Avec les performers, il ne travaille pas sur l’érotisme ou le désir «mais plutôt sur la construction d’images, très maîtrisées, et sur des déplacements dans les usages du corps». C’est pourquoi il s’entoure de personnes qui ont une pratique du travail du sexe et «une approche déjà très lucide et engagée sur ces questions-là». Marianne Chargois, Kay Garnellen, Mathieu Jedrazak, Ludovic Lézin, Camille Mutel, que l’on peut voir sur scène dans auto porn box, partageaient «l’envie et l’expérience de travailler sur le sexuel, avaient une expérience artistique de la représentation, une approche réflexive et, pour la plupart, politique».

Le protocole de travail de Matthieu Hocquemiller, auquel j’ai assisté, est basé sur des réflexions, des essais, des échanges verbaux, des contacts et des séquences d’improvisation qui approfondissent le lien entre performers. Il pose chaque fois «la question des envies et également du respect des limites de chacun-e : je faisais des propositions dont ils et elles pouvaient s’emparer et ils et elles faisaient également des propositions dont je m’emparais. Cela a été un processus profond et humain qui, je crois, nous a tou-te-s engagé-e-s». À la sortie de la première de (nou) au festival Explicit (organisé en mai par Matthieu et Marianne Chargois au CDN de Montpellier, sur l’invitation de Rodrigo Garcia), un spectateur inconnu avec qui j’échangeais des impressions me disait : «c’est incroyable ce que le chorégraphe fait faire aux performers». Je lui ai répondu, en connaissance de cause : «il n’impose pas, il élabore avec les performers».

La danse contemporaine devient post-pornographique dans (nou).

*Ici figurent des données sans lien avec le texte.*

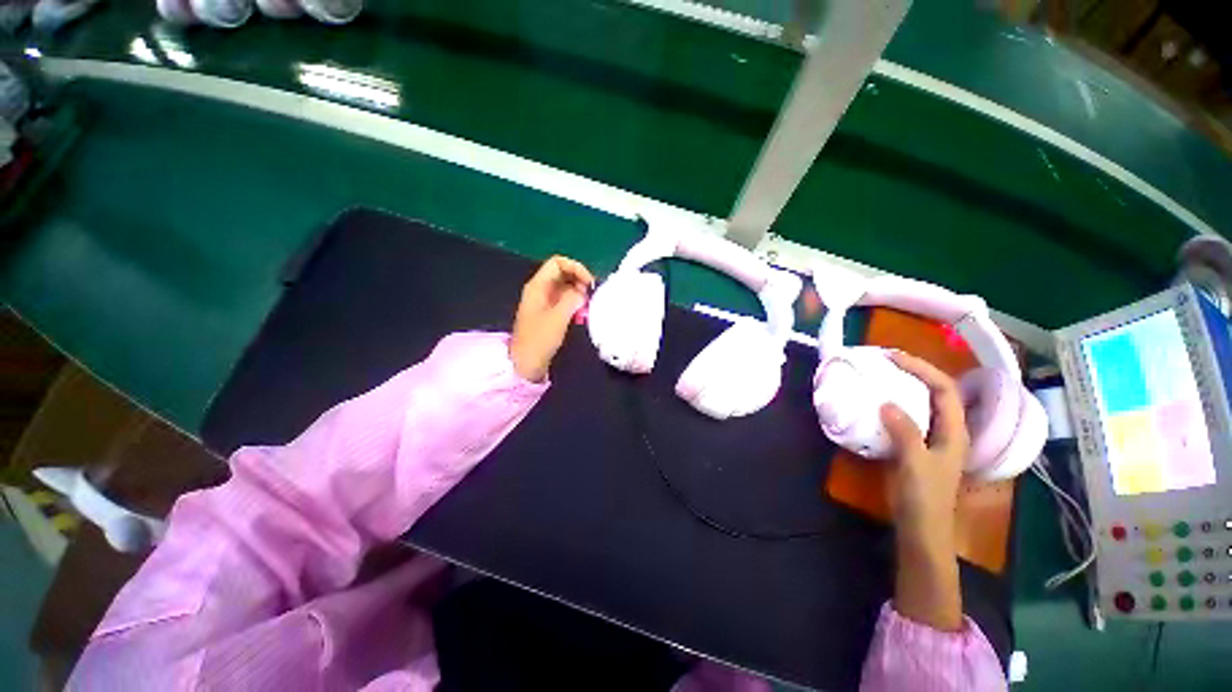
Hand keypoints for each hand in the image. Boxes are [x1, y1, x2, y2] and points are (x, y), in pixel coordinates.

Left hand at [509, 256, 593, 382]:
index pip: (558, 263)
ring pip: (565, 287)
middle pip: (563, 273)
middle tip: (590, 296)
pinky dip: (575, 303)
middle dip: (579, 281)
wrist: (526, 363)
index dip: (576, 268)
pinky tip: (581, 315)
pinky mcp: (549, 313)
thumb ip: (572, 299)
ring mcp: (544, 301)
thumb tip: (583, 292)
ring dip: (579, 293)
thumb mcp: (558, 317)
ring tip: (587, 307)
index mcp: (538, 286)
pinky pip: (564, 300)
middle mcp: (540, 289)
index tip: (589, 283)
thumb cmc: (539, 339)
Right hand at [880, 350, 969, 631]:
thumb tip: (886, 403)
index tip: (893, 358)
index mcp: (955, 432)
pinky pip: (906, 417)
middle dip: (914, 372)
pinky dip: (892, 404)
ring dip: (903, 387)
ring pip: (921, 404)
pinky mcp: (915, 447)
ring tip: (879, 376)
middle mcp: (947, 430)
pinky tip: (875, 404)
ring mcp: (931, 439)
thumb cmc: (924, 499)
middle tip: (884, 362)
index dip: (923, 369)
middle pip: (936, 392)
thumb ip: (905, 433)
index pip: (945, 389)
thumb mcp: (915, 464)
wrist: (921, 530)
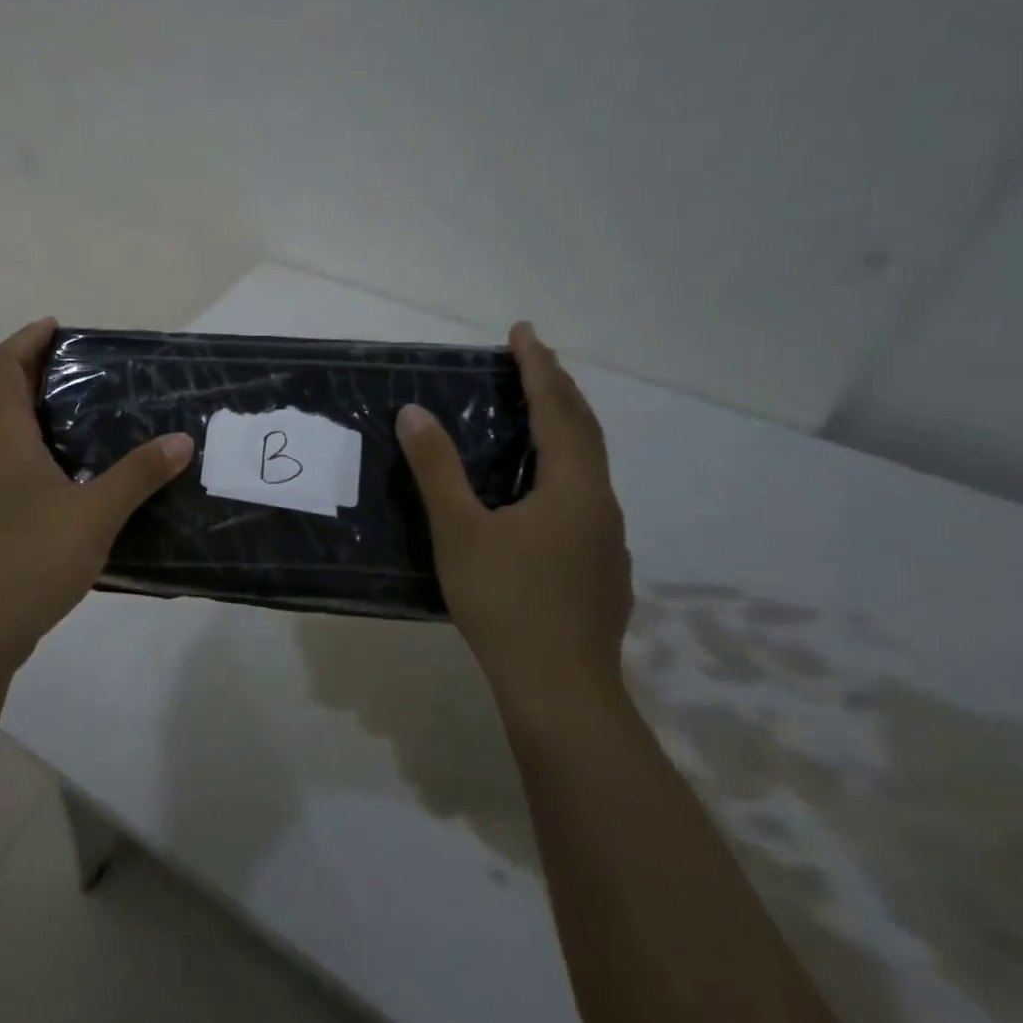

Non pas «post» au sens d’un «après» de la pornographie, mais «post» au sens d’un rapport réflexif et critique aux représentations du sexuel. Pour Matthieu Hocquemiller, la danse contemporaine (reconnue institutionnellement) et la contre-culture post-porn (encore marginale et underground) ont des choses à se dire car «elles questionnent un corps politique et interrogent par la représentation, les limites et les normes. C’est ce qui traverse la danse contemporaine depuis ses débuts : il n’y a qu’à se souvenir du scandale Nijinski». Les mots que Matthieu emploie pour parler de cette contre-culture post-porn, j’ai envie de les reprendre pour parler de son travail : «j’ai eu le sentiment qu’il y avait là un endroit où quelque chose se passait, quelque chose de foisonnant, de politique et d’audacieux, où les corps étaient vivants».